From Jan 2nd 2024, 14:28 UTC, until Jan 2nd, 16:06 UTC, there was an increase in Turn Around Time (TaT) for a subset of document checks being processed. The percentage of document reports impacted was as follows:

  • EU: ~50% reports;
  • US: ~40% reports;
  • CA: Not impacted.

The majority of these reports were completed immediately after the problem was resolved.

The remaining that needed manual review were progressively cleared, with all reports completed by Jan 3rd, 2024, 06:00 UTC.

Root Causes

A functional bug was introduced upon releasing a service responsible for processing part of the document check, resulting in incomplete processing of some document reports.

Timeline

Times are displayed in UTC

Jan 2nd 2024

  • 14:28: Our automatic monitoring triggers raising an elevated timeout rate
  • 14:53: Incident is declared once impact has been assessed
  • 15:00: Public status page is created
  • 15:08: We rolled back some services that were released close to the issue starting, as a precaution, to remove potentially impactful changes while investigations continued
  • 15:34: The above-mentioned rollback is finished, but no improvements were observed, so the investigation continues
  • 15:52: The root cause is identified, and so a revert of the faulty code is done
  • 16:04: The revert is complete, and we start processing newly submitted live document reports normally
  • 16:06: Incomplete reports submitted during the incident start to complete

Jan 3rd 2024

  • 06:00: All the affected reports were complete

Remedies

Additional E2E tests are being added to cover relevant edge cases (ETA: Q1 2024).

Review our observability procedures to improve the recovery time for document report processing incidents (ETA: Q2 2024).

Posted Jan 08, 2024 - 18:33 UTC

Resolved
This incident is resolved. Most of the reports that were queued as a result of this issue have been cleared and turnaround times are returning to normal. Any remaining queued reports are expected to complete within the next five hours. We apologize for the degraded service.
Posted Jan 02, 2024 - 19:26 UTC
Update
We are continuing to monitor for any further issues.
Posted Jan 02, 2024 - 16:26 UTC
Monitoring
We have implemented a fix for this issue in the EU region.

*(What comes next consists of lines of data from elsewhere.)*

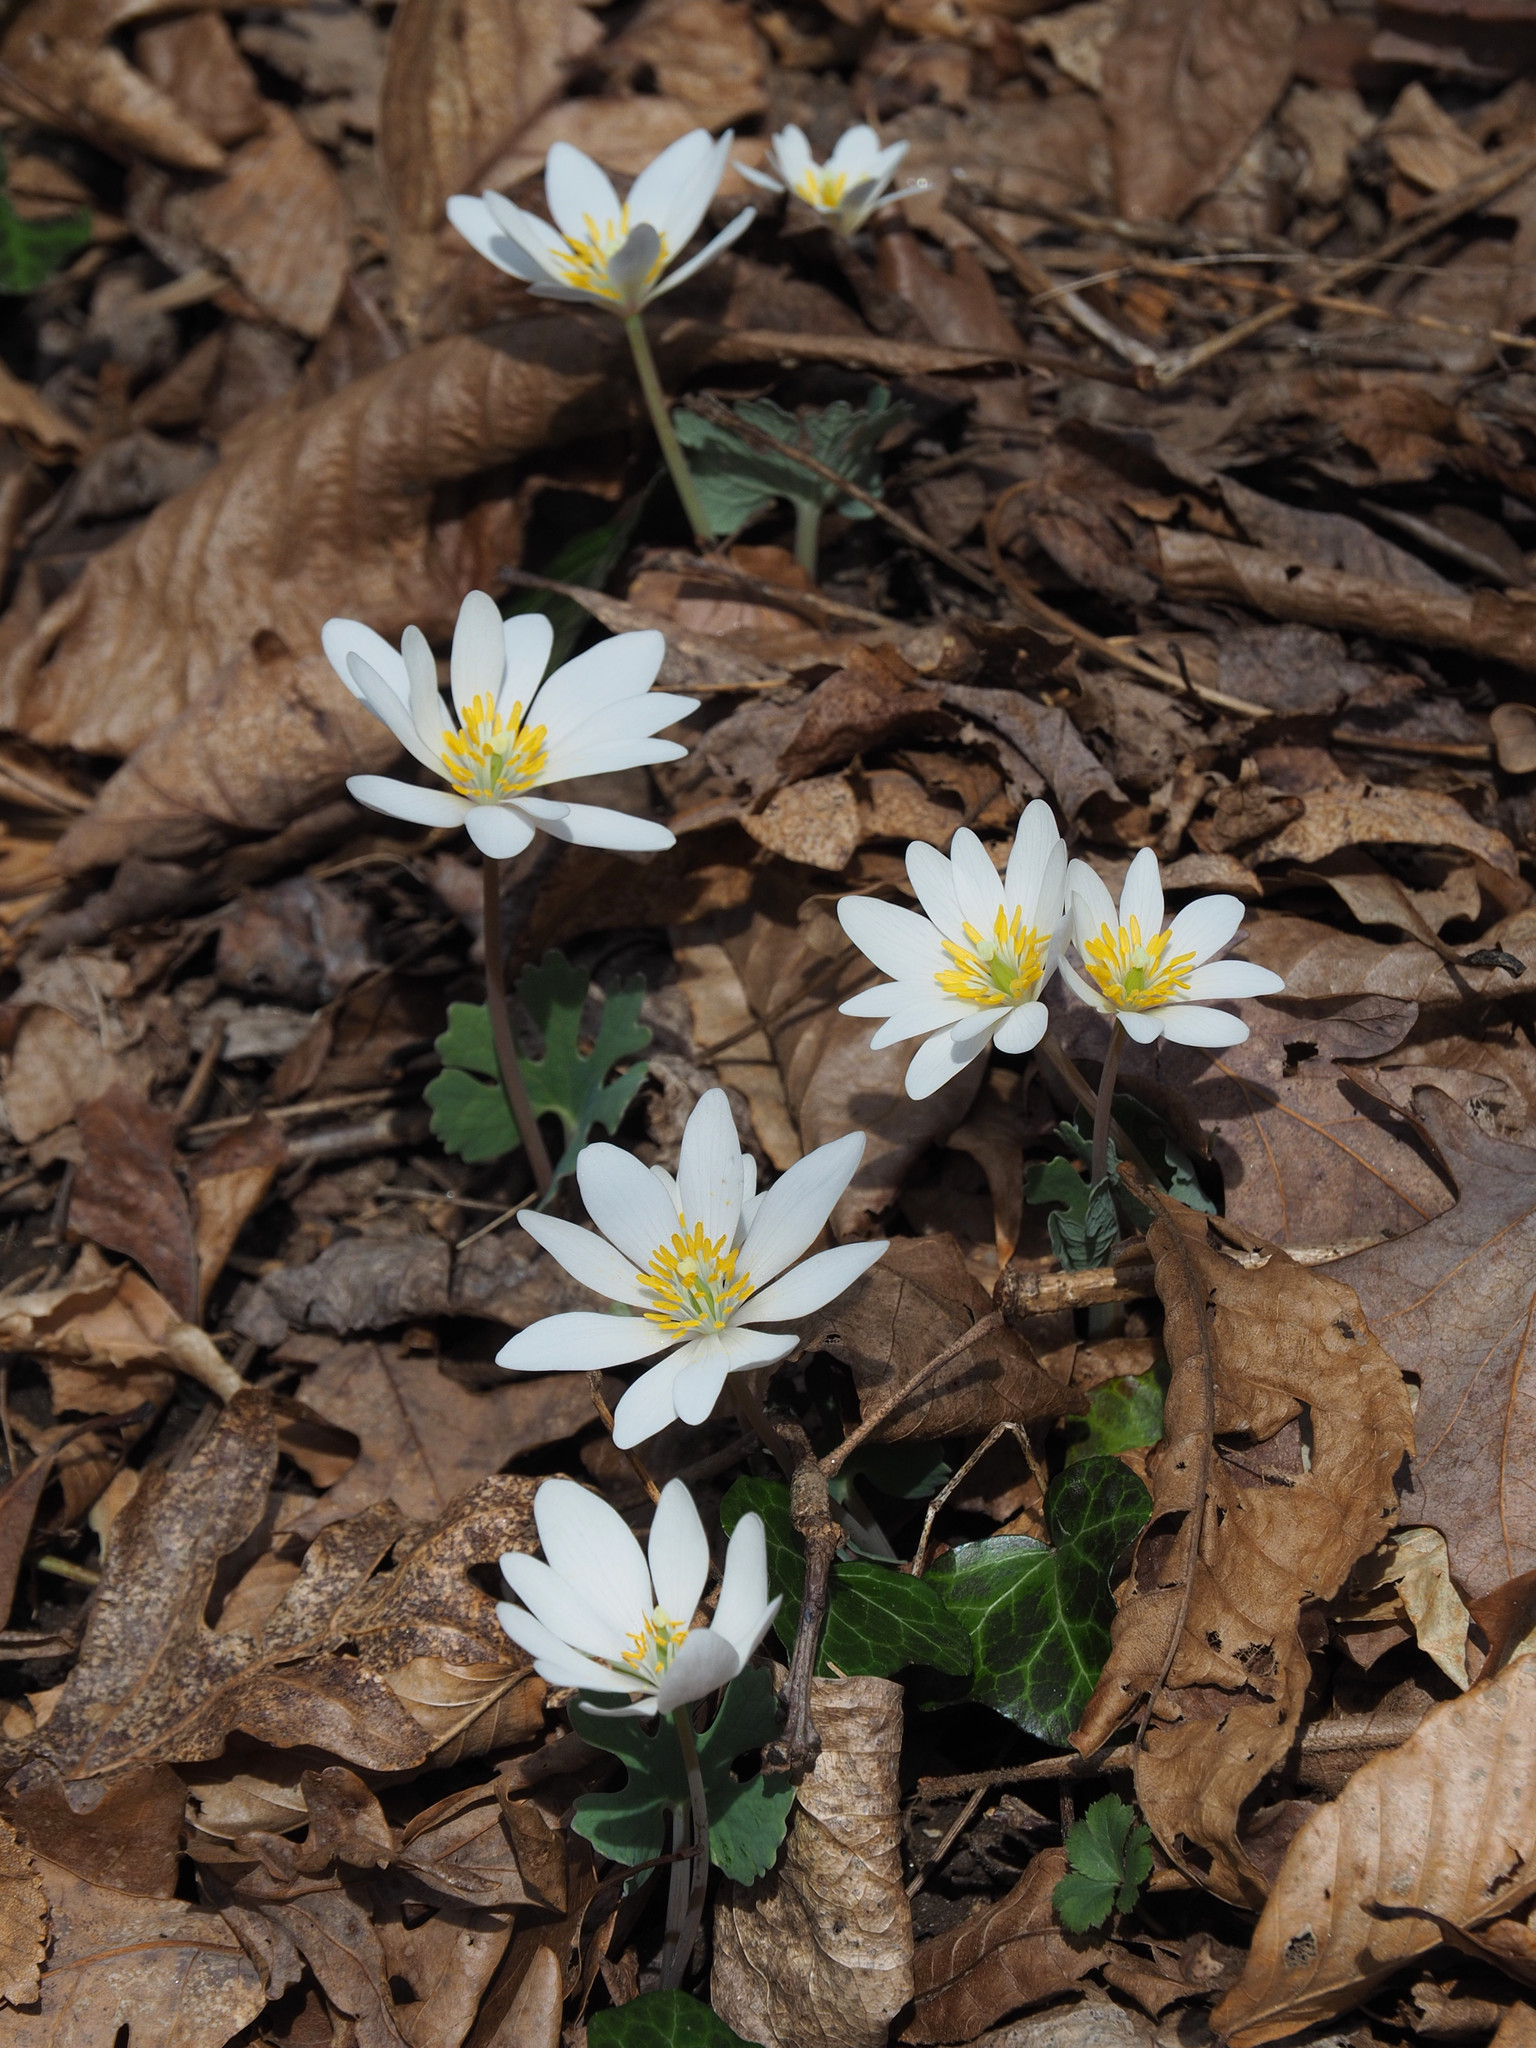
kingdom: Plantae
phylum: Tracheophyta
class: Magnoliopsida
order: Ranunculales
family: Papaveraceae
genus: Sanguinaria
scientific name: Sanguinaria canadensis
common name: Bloodroot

We are monitoring closely to make sure issue has been resolved and everything is working as expected. Please bear with us while we get back on our feet and we appreciate your patience during this incident.
Posted Jan 02, 2024 - 16:23 UTC
Identified
The issue has been identified and a fix is being implemented.
Posted Jan 02, 2024 - 16:05 UTC
Investigating
We are currently investigating this issue.
Posted Jan 02, 2024 - 15:00 UTC
This incident affected: USA (us.onfido.com) (Document Verification), Canada (ca.onfido.com) (Document Verification), and Europe (onfido.com) (Document Verification).